In recognition of the way in which the expertise of lived experience can enhance the work of mental health professionals, it is not uncommon for mental health organisations to explicitly state that personal experience of mental health challenges is “desirable” in “person specifications for posts (see e.g. Perkins et al., 2010). Some organisations have developed networks of staff with lived experience both to assist in doing this and support staff, and others have begun to develop guidelines and frameworks for the use of lived experience (see, e.g. Hyman, 2008; Dorset Wellbeing and Recovery Partnership, 2013).
However, prejudice and discrimination exist within services and this is likely to make many reluctant to use their lived experience at work:
I choose not to disclose but that is not because I’m not comfortable with my Lived Experience, because I am very comfortable with that, but because I don’t trust the environment not to be stigmatising. It's “catch 22” I know (Dorset Wellbeing and Recovery Partnership, 2013, p. 22).

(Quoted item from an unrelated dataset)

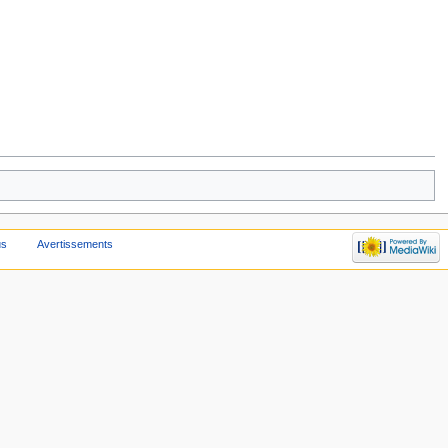
us
Avertissements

It is critical that we create an organisational culture that explicitly values the expertise of lived experience, where it is safe to use this experience, and where people are supported to do so. There is still a long way to go and much to be done. We will not only have to change hearts and minds, and sanction any prejudice/discrimination that does occur, we will also have to work out ways of supporting staff when they do experience mental health challenges and examine any policies, procedures customs and practices – like occupational health issues and guidance on “professional boundaries” – that may directly or indirectly create an environment mitigate against the creation of an environment in which barriers are broken down and everyone feels free to use their lived experience to enhance their work.
Some of these issues have already been explored in the pages of Mental Health and Social Inclusion. We sincerely hope that we can explore them further in future issues. Unless we can address the negative discrimination that exists within our services we cannot effectively address that which limits possibilities in a wider society.
Rachel Perkins and Julie Repper
1. Leeds and York Partnership Foundation Trust have produced a short animated film in which mental health professionals talk about the benefits and challenges of working for a mental health organisation and having personal experience of mental health difficulties (see vimeo.com/80071626).
2. For example, the “Living in Both Worlds” network in Nottingham www.nottinghamshirehealthcare.nhs.uk/aboutus/equality-diversity-and-inclusion/?locale=en and the “Hidden Talents” network in Dorset www.dorsethealthcare.nhs.uk/services/recovery/recovery-and-wellbeing-partnership.htm.